2019: Italian bluster

We said:

Italy’s leaked draft coalition agreement has alarmed investors. At the end of last week, we wrote that investors shouldn’t be overly worried by the prospect of a new, populist M5S-Lega coalition governing Italy. Then Tuesday’s leak of a draft coalition agreement put a cat among the pigeons. 

Demanding a return to a pre-Maastricht Europe, a mechanism to leave the euro and that €250bn of debt be written off by the ECB was always going to ruffle feathers. But welcoming market turbulence as a sign that the coalition was on the right track – as did Lega leader Matteo Salvini – can’t have done much to help, either. The BTP-Bund spread has now risen to 153bp, its widest since January, after hitting a low of 112bp in April; and the FTSE MIB fell sharply, led by the banks.
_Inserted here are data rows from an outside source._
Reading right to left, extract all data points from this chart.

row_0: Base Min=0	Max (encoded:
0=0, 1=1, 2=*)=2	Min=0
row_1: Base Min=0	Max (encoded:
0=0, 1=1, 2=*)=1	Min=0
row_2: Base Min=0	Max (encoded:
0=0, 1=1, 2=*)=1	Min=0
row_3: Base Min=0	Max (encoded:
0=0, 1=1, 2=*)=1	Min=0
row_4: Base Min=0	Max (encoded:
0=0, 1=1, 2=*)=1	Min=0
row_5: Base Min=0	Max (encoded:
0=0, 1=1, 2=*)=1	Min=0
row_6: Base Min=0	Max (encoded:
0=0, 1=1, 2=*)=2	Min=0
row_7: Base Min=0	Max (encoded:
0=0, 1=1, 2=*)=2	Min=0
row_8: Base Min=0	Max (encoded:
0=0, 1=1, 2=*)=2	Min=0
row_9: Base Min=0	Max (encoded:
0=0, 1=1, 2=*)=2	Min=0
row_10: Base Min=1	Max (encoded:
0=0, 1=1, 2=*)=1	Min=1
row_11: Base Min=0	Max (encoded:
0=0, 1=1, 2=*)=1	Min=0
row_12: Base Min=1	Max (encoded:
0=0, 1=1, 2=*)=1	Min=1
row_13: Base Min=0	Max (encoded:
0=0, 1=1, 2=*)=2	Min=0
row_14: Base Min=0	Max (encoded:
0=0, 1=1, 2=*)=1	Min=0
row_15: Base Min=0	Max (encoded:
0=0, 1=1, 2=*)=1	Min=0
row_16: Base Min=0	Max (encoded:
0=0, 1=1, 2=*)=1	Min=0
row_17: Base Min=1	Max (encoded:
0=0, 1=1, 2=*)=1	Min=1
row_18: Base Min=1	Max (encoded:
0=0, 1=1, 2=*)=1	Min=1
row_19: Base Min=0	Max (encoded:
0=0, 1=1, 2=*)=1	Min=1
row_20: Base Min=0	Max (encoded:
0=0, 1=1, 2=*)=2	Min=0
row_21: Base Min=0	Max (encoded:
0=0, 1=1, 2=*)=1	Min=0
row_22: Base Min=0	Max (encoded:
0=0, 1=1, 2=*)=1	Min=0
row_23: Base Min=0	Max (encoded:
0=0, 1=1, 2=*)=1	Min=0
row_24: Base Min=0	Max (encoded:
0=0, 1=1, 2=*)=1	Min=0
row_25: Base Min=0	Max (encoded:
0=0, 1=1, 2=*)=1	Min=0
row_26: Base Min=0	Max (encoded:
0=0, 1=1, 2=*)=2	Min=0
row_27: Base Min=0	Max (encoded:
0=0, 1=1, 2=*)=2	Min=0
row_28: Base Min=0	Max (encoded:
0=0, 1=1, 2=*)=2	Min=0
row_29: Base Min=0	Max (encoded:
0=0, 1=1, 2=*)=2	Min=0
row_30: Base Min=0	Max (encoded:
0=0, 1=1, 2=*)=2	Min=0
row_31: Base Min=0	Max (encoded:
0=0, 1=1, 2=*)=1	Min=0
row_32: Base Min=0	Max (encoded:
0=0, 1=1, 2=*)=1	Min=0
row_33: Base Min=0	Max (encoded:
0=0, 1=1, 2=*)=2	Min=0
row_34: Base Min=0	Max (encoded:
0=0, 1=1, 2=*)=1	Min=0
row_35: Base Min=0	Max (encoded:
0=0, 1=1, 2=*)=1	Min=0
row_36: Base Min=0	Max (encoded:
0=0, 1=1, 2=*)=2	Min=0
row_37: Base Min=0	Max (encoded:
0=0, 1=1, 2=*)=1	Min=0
Despite all this, we see no reason to change our core view – which is that the risks to Italy in the near to medium term are of bad and profligate government, not redenomination. In the circumstances however, it would be reasonable to worry that the original leak reveals a Eurosceptic agenda far more radical than seemed recently to be the case. Here are some reasons to be reassured:

The leak tells us nothing new about either party’s position on the euro. Neither is going to seriously threaten withdrawal while the economy is finally seeing some growth. And now both now insist that their coalition agreement will not question in any way Italy’s membership of the single currency.

A more realistic worry is bad and profligate government. None of this is to say that we are entirely sanguine about the new government. We’ve long warned that the real risk from the Italian elections was wasteful spending, poor government and in the worst case scenario the flouting of European law, and on these fronts the final draft of the coalition agreement is not very reassuring.

A lot of noise will come out of Italy in the next few months, and we do not deny that there are real risks stemming from the new government. But this week’s leaks are all bluster. 



The coalition government quickly moved to a less aggressive policy stance. As we predicted the main concern for investors became the Italian budget deficit and the new government's attempts to agree a wider deficit with the EU.